After having visited Santos, I have to say that the leaning tower of Pisa seems like very small thinking. Santos has its very own leaning skyline.
Santos is a small city with Brazilian standards. It has some 400 000 citizens in the city proper, two millions if you include the small towns close to it. Sao Paolo, an hour or so away, has 12 millions citizens.
Santos is situated in a valley, surrounded on three sides by tree covered mountains, with the fourth facing the water. Wherever you look in Santos, you’ll see mountains in the background, often shrouded in fog, and always breathtakingly beautiful. The seaside is an important harbour: every year during summer it is filled with cruise ships, although since the season hasn’t started yet there’s mostly cargo ships now. You can see them in the horizon or crossing the bay.

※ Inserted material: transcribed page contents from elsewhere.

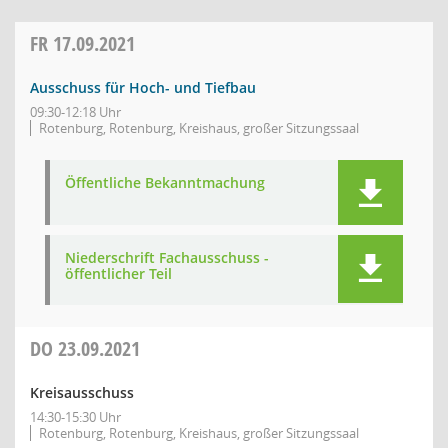
FR
17.09.2021
Ausschuss für Hoch- und Tiefbau
09:30-12:18 Uhr
Rotenburg, Rotenburg, Kreishaus, großer Sitzungssaal
Öffentliche Bekanntmachung
Niederschrift Fachausschuss -
öffentlicher Teil
DO
23.09.2021
Kreisausschuss
14:30-15:30 Uhr
Rotenburg, Rotenburg, Kreishaus, großer Sitzungssaal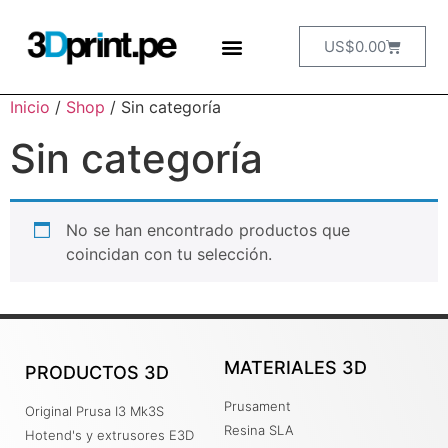
US$
0.00
Inicio
/
Shop
/ Sin categoría
Sin categoría
No se han encontrado productos que
coincidan con tu selección.
MATERIALES 3D
PRODUCTOS 3D
Prusament
Original Prusa I3 Mk3S
Resina SLA
Hotend's y extrusores E3D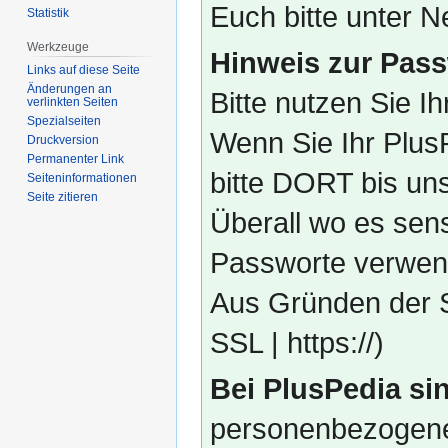
Euch bitte unter
Statistik
Werkzeuge
Hinweis zur Pass
Links auf diese Seite
Änderungen an
Bitte nutzen Sie I
verlinkten Seiten
Spezialseiten
Wenn Sie Ihr Plus
Druckversion
Permanenter Link
bitte DORT bis un
Seiten­­informationen
Seite zitieren
Überall wo es sens
Passworte verwend
Aus Gründen der S
SSL | https://)
Bei PlusPedia sin
personenbezogene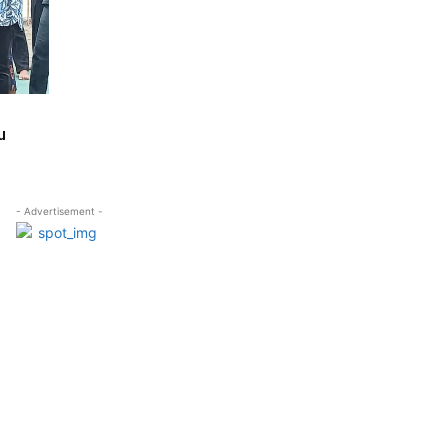
u
- Advertisement -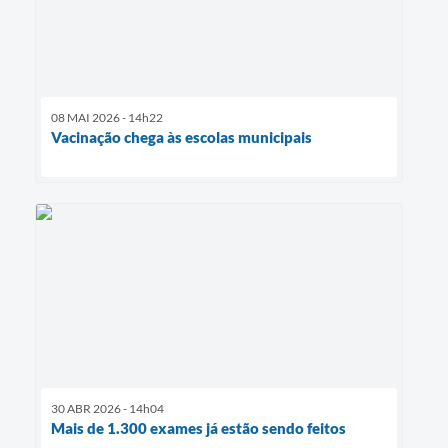
08 MAI 2026 - 14h22
Vacinação chega às escolas municipais
30 ABR 2026 - 14h04
Mais de 1.300 exames já estão sendo feitos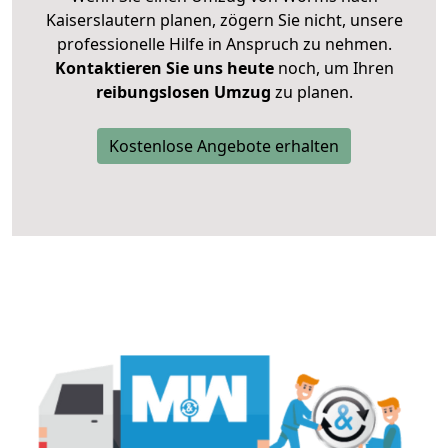
Kaiserslautern planen, zögern Sie nicht, unsere
professionelle Hilfe in Anspruch zu nehmen.
Kontaktieren Sie uns heute
noch, um Ihren
reibungslosen Umzug
zu planen.
Kostenlose Angebote erhalten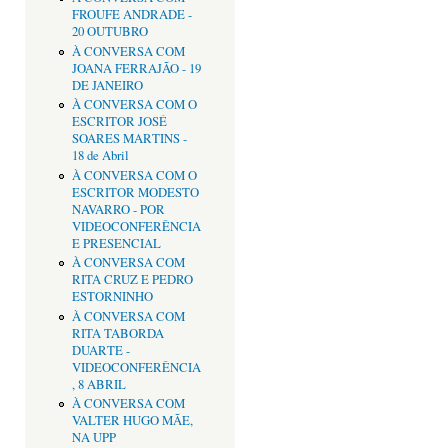
FROUFE ANDRADE -
20 OUTUBRO
À CONVERSA COM
JOANA FERRAJÃO - 19
DE JANEIRO
À CONVERSA COM O
ESCRITOR JOSÉ
SOARES MARTINS -
18 de Abril
À CONVERSA COM O
ESCRITOR MODESTO
NAVARRO - POR
VIDEOCONFERÊNCIA
E PRESENCIAL
À CONVERSA COM
RITA CRUZ E PEDRO
ESTORNINHO
À CONVERSA COM
RITA TABORDA
DUARTE -
VIDEOCONFERÊNCIA
, 8 ABRIL
À CONVERSA COM
VALTER HUGO MÃE,
NA UPP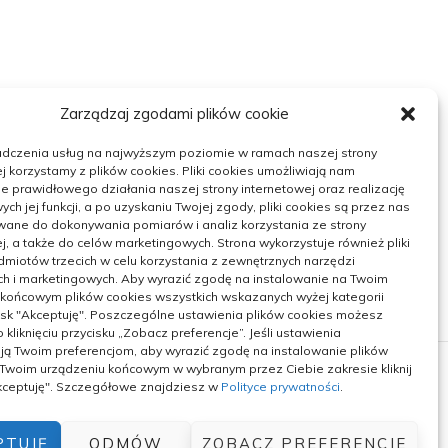
Zarządzaj zgodami plików cookie
adczenia usług na najwyższym poziomie w ramach naszej strony
j korzystamy z plików cookies. Pliki cookies umożliwiają nam
 prawidłowego działania naszej strony internetowej oraz realizację
h jej funkcji, a po uzyskaniu Twojej zgody, pliki cookies są przez nas
wane do dokonywania pomiarów i analiz korzystania ze strony
j, a także do celów marketingowych. Strona wykorzystuje również pliki
miotów trzecich w celu korzystania z zewnętrznych narzędzi
ch i marketingowych. Aby wyrazić zgodę na instalowanie na Twoim
 końcowym plików cookies wszystkich wskazanych wyżej kategorii
ycisk "Akceptuję". Poszczególne ustawienia plików cookies możesz
 kliknięciu przycisku „Zobacz preferencje”. Jeśli ustawienia
ą Twoim preferencjom, aby wyrazić zgodę na instalowanie plików
 Twoim urządzeniu końcowym w wybranym przez Ciebie zakresie kliknij
Akceptuję". Szczegółowe znajdziesz w
Polityce prywatności
.
PTUJĘ
ODMÓW
ZOBACZ PREFERENCJE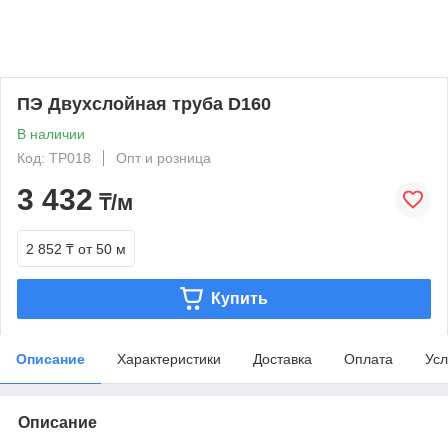
ПЭ Двухслойная труба D160
В наличии
Код: ТР018
Опт и розница
3 432
₸/м
2 852 ₸
от 50 м
Купить
Описание
Характеристики
Доставка
Оплата
Усл
Описание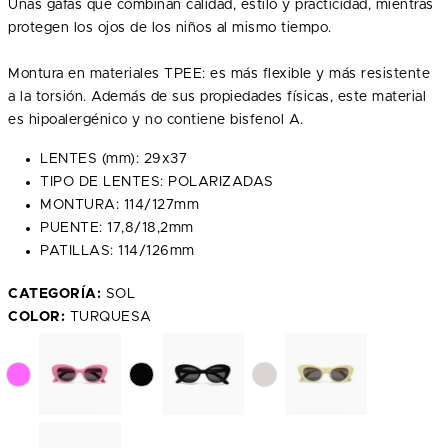
Unas gafas que combinan calidad, estilo y practicidad, mientras
protegen los ojos de los niños al mismo tiempo.
Montura en materiales TPEE: es más flexible y más resistente
a la torsión. Además de sus propiedades físicas, este material
es hipoalergénico y no contiene bisfenol A.
LENTES (mm): 29x37
TIPO DE LENTES: POLARIZADAS
MONTURA: 114/127mm
PUENTE: 17,8/18,2mm
PATILLAS: 114/126mm
CATEGORÍA:
SOL
COLOR:
TURQUESA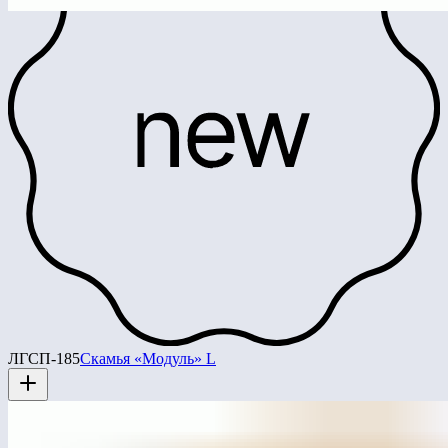
ЛГСП-185
Скамья «Модуль» L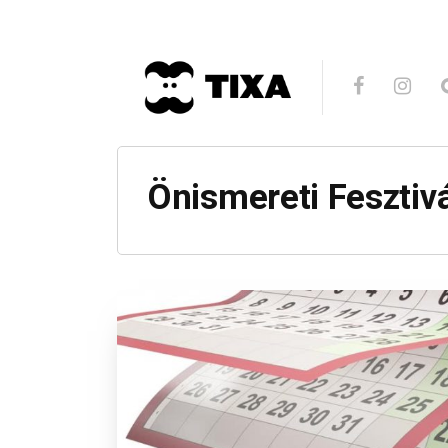
Önismereti Fesztiv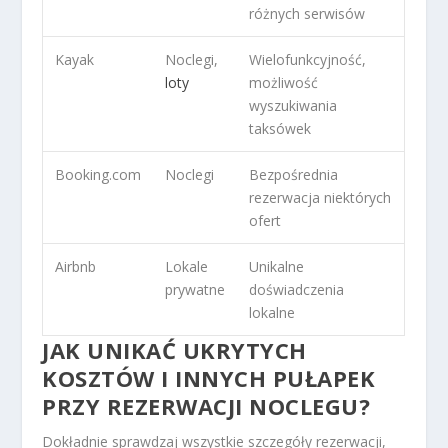
różnych serwisów
Kayak
Noclegi,
Wielofunkcyjność,
loty
możliwość
wyszukiwania
taksówek
Booking.com
Noclegi
Bezpośrednia
rezerwacja niektórych
ofert
Airbnb
Lokale
Unikalne
prywatne
doświadczenia
lokalne
JAK UNIKAĆ UKRYTYCH
KOSZTÓW I INNYCH PUŁAPEK
PRZY REZERWACJI NOCLEGU?
Dokładnie sprawdzaj wszystkie szczegóły rezerwacji,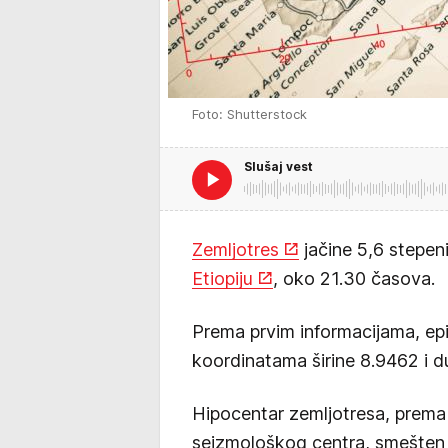
Foto: Shutterstock
Slušaj vest
Zemljotres
jačine 5,6 stepeni
Etiopiju
, oko 21.30 časova.
Prema prvim informacijama, ep
koordinatama širine 8.9462 i 
Hipocentar zemljotresa, prem
seizmološkog centra, smešten j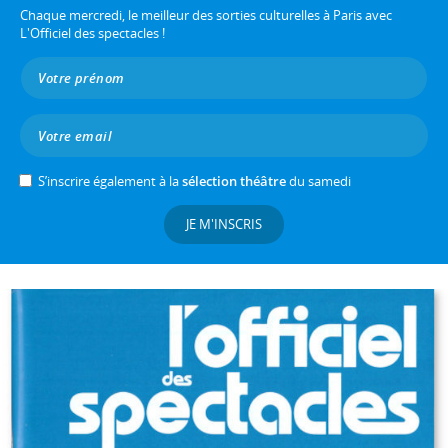
Chaque mercredi, le meilleur des sorties culturelles à Paris avec
L'Officiel des spectacles !
S’inscrire également à la
sélection théâtre
du samedi
JE M'INSCRIS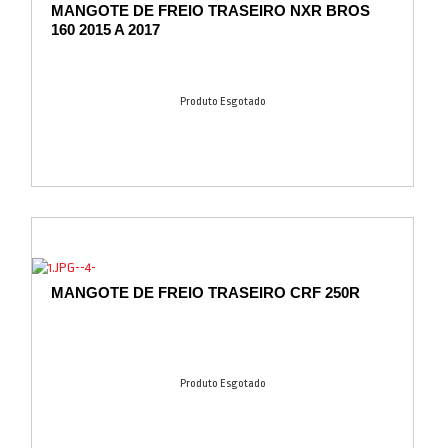
MANGOTE DE FREIO TRASEIRO NXR BROS
160 2015 A 2017
Produto Esgotado
MANGOTE DE FREIO TRASEIRO CRF 250R
Produto Esgotado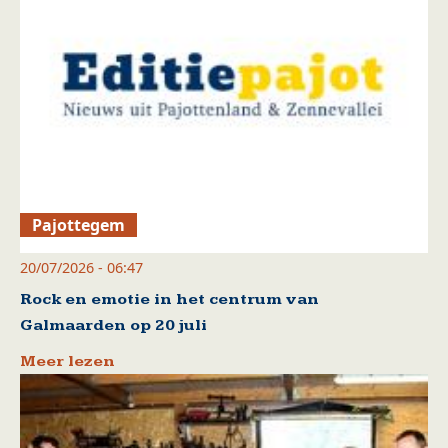
Pajottegem
20/07/2026 - 06:47
Rock en emotie in het centrum van
Galmaarden op 20 juli
Meer lezen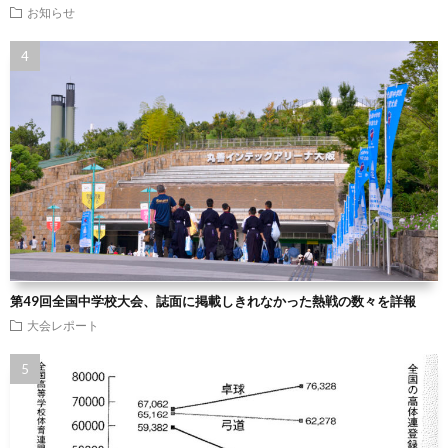
お知らせ
第49回全国中学校大会、誌面に掲載しきれなかった熱戦の数々を詳報
大会レポート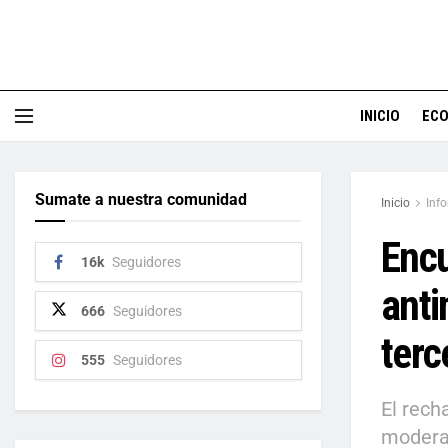
INICIO
EC
Sumate a nuestra comunidad
Inicio
Inf
Encu
16k
Seguidores
anti
666
Seguidores
terc
555
Seguidores
El rech
moder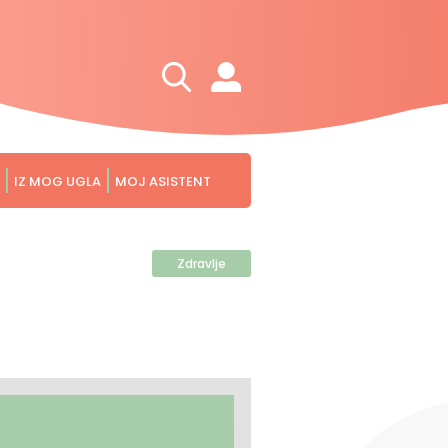
IZ MOG UGLA
MOJ ASISTENT
Zdravlje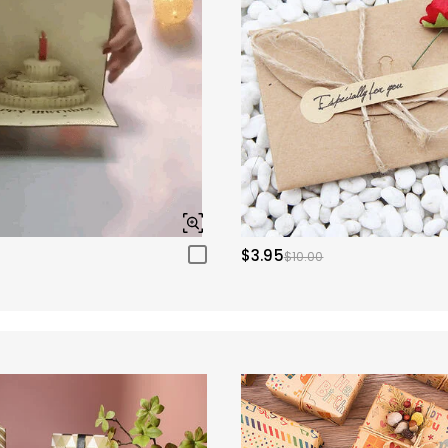
$3.95
$10.00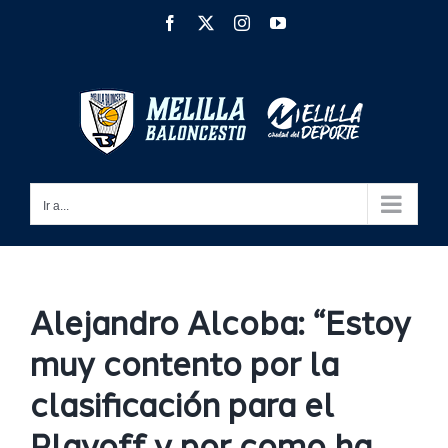
Saltar
Facebook
X
Instagram
YouTube
al
contenido
Ir a...
Alejandro Alcoba: “Estoy
muy contento por la
clasificación para el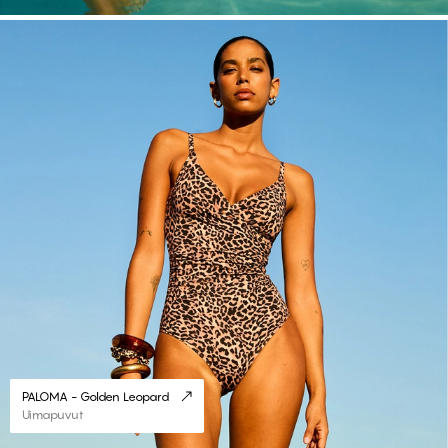
#30
PALOMA - Golden Leopard
Uimapuvut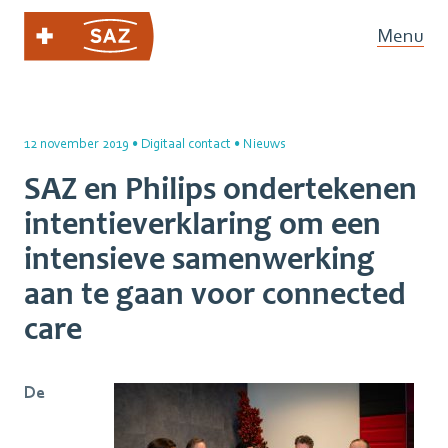
Menu
12 november 2019
•
Digitaal contact
•
Nieuws
SAZ en Philips ondertekenen
intentieverklaring om een
intensieve samenwerking
aan te gaan voor connected
care
De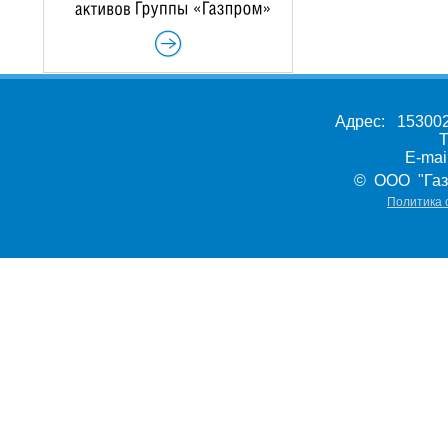
Адрес: 153002,
Т
E-ma
© ООО "Газ
Политика 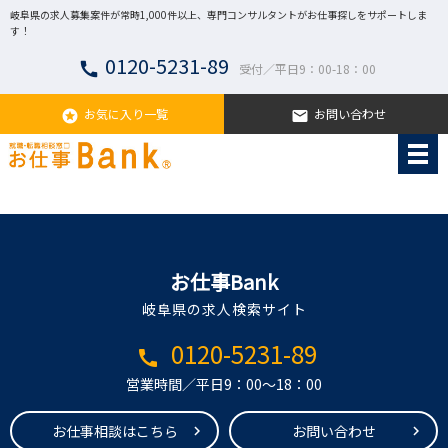
岐阜県の求人募集案件が常時1,000件以上、専門コンサルタントがお仕事探しをサポートしま
す！
0120-5231-89
call
受付／平日9：00-18：00
お気に入り一覧
お問い合わせ
stars
email
お仕事Bank
岐阜県の求人検索サイト
0120-5231-89
call
営業時間／平日9：00～18：00
お仕事相談はこちら
お問い合わせ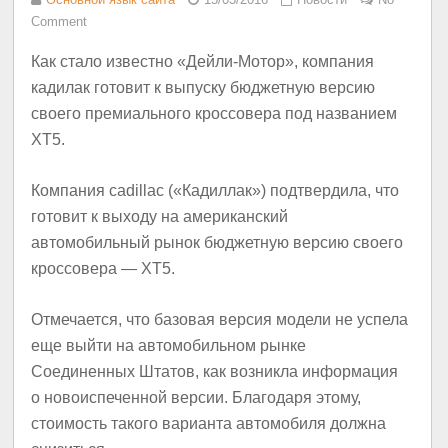
Comment
Как стало известно «Дейли-Мотор», компания
кадилак готовит к выпуску бюджетную версию
своего премиального кроссовера под названием
XT5.
Компания cadillac («Кадиллак») подтвердила, что
готовит к выходу на американский
автомобильный рынок бюджетную версию своего
кроссовера — XT5.
Отмечается, что базовая версия модели не успела
еще выйти на автомобильном рынке
Соединенных Штатов, как возникла информация
о новоиспеченной версии. Благодаря этому,
стоимость такого варианта автомобиля должна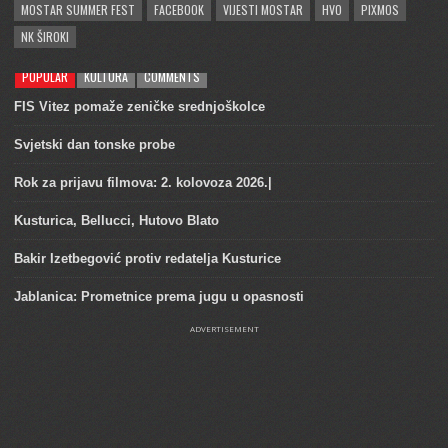
MOSTAR SUMMER FEST
FACEBOOK
VIJESTI MOSTAR
HVO
PIXMOS
NK ŠIROKI
POPULAR
KULTURA
COMMENTS
FIS Vitez pomaže zeničke srednjoškolce
Svjetski dan tonske probe
Rok za prijavu filmova: 2. kolovoza 2026.|
Kusturica, Bellucci, Hutovo Blato
Bakir Izetbegović protiv redatelja Kusturice
Jablanica: Prometnice prema jugu u opasnosti
ADVERTISEMENT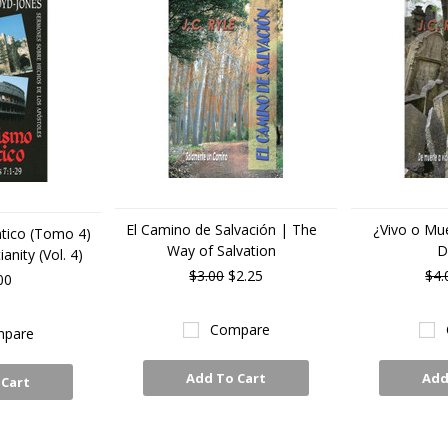
El Camino de Salvación | The
¿Vivo o Mue
ntico (Tomo 4)
Way of Salvation
D
ianity (Vol. 4)
$3.00
$2.25
$4.
00
Compare
pare
Add To Cart
Add
 Cart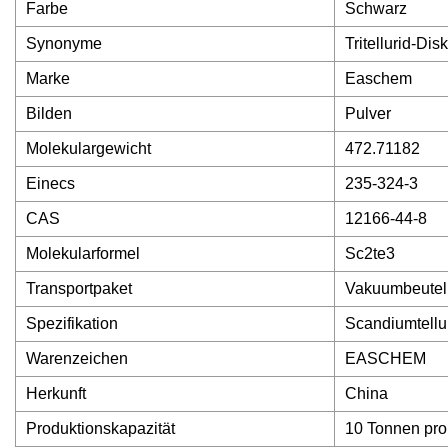
Farbe
Schwarz
Synonyme
Tritellurid-Dis
Marke
Easchem
Bilden
Pulver
Molekulargewicht
472.71182
Einecs
235-324-3
CAS
12166-44-8
Molekularformel
Sc2te3
Transportpaket
Vakuumbeutel
Spezifikation
Scandiumtellu
Warenzeichen
EASCHEM
Herkunft
China
Produktionskapazität
10 Tonnen pro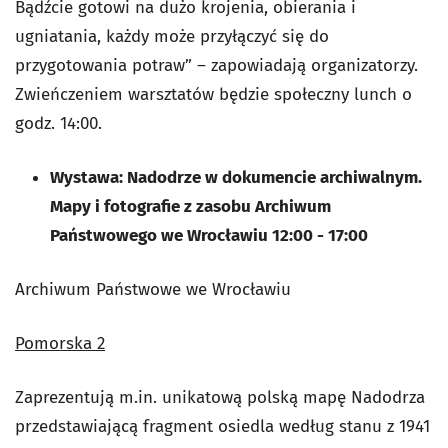
Bądźcie gotowi na dużo krojenia, obierania i
ugniatania, każdy może przyłączyć się do
przygotowania potraw” – zapowiadają organizatorzy.
Zwieńczeniem warsztatów będzie społeczny lunch o
godz. 14:00.
Wystawa: Nadodrze w dokumencie archiwalnym.
Mapy i fotografie z zasobu Archiwum
Państwowego we Wrocławiu 12:00 - 17:00
Archiwum Państwowe we Wrocławiu
Pomorska 2
Zaprezentują m.in. unikatową polską mapę Nadodrza
przedstawiającą fragment osiedla według stanu z 1941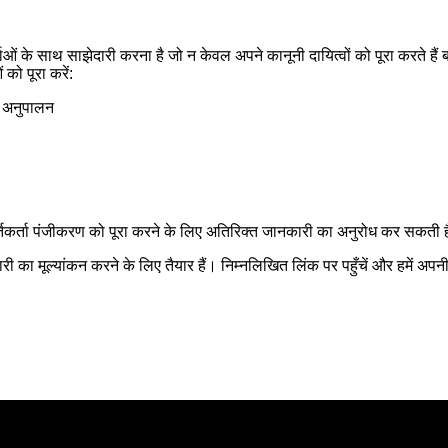
्ताओं के साथ साझेदारी करना है जो न केवल अपने कानूनी दायित्वों को पूरा करते हैं 
 को पूरा करें:
का अनुपालन
्तिकर्ता पंजीकरण को पूरा करने के लिए अतिरिक्त जानकारी का अनुरोध कर सकती 
 मूल्यांकन करने के लिए तैयार हैं। निम्नलिखित लिंक पर पहुँचें और हमें अपनी क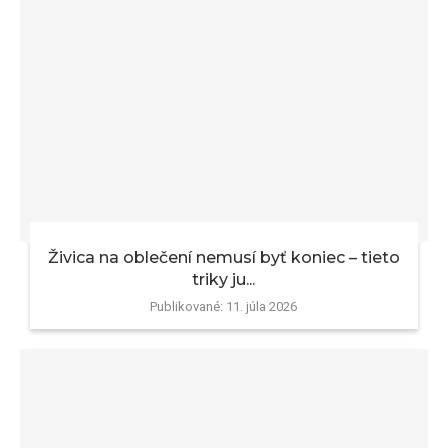
Živica na oblečení nemusí byť koniec – tieto
triky ju...
Publikované:
11. júla 2026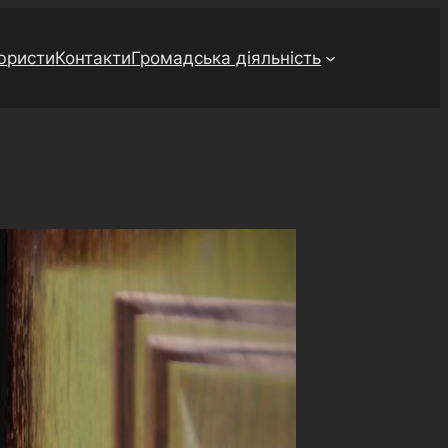
юристи
Контакти
Громадська діяльність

My faithful guide loves the cruise ships and used to work on one, but personally I can’t help but find the cargo ships more beautiful and more interesting and definitely filled with fewer tourists. The city has enthusiastically built high riser by the beach, so many that the city suddenly turned warmer. Without thinking they had accidently built themselves a very effective cover from the cooling breeze from the ocean.
The literary festival is celibrating its tenth anniversary this year, and so far it seems amazing. The organizer owns an amazing independent bookshop, with handsome dark bookshelves and a café that serves an absolutely perfect coffee. And beer. I can’t think of any reason why anyone should ever leave the bookshop, if it wasn’t for the fact that the literary festival takes place at the theatre of the community centre. The only fault I could possibly find with the bookshop was that all the books were in Portuguese. But we all know that that won’t keep me from buying some.
Brazil is in the middle of an election, and as in most countries nowadays that fills people with pure terror. My guide told me that they had their own Trump, and the bookseller/festival organizer added gloomily: “Only worse.”
And I think he’s right. Jair Bolsanora has been called “the most misogynistic, hateful elected official in the democratic world and possibly the most repulsive politican on earth”, admires Pinochet, defended the use of torture, eagerly advocated for dictatorship and said so many hateful things about women and LGBTQ-people that he is actually facing charges for inciting hate speech. His followers don’t mind. They call him “The Legend.”
But as always, there is also resistance. Millions women in Brazil has come together on social media under the hastag: #EleNao, or: #NotHim.
And this weekend, Santos is celebrating its very first Pride.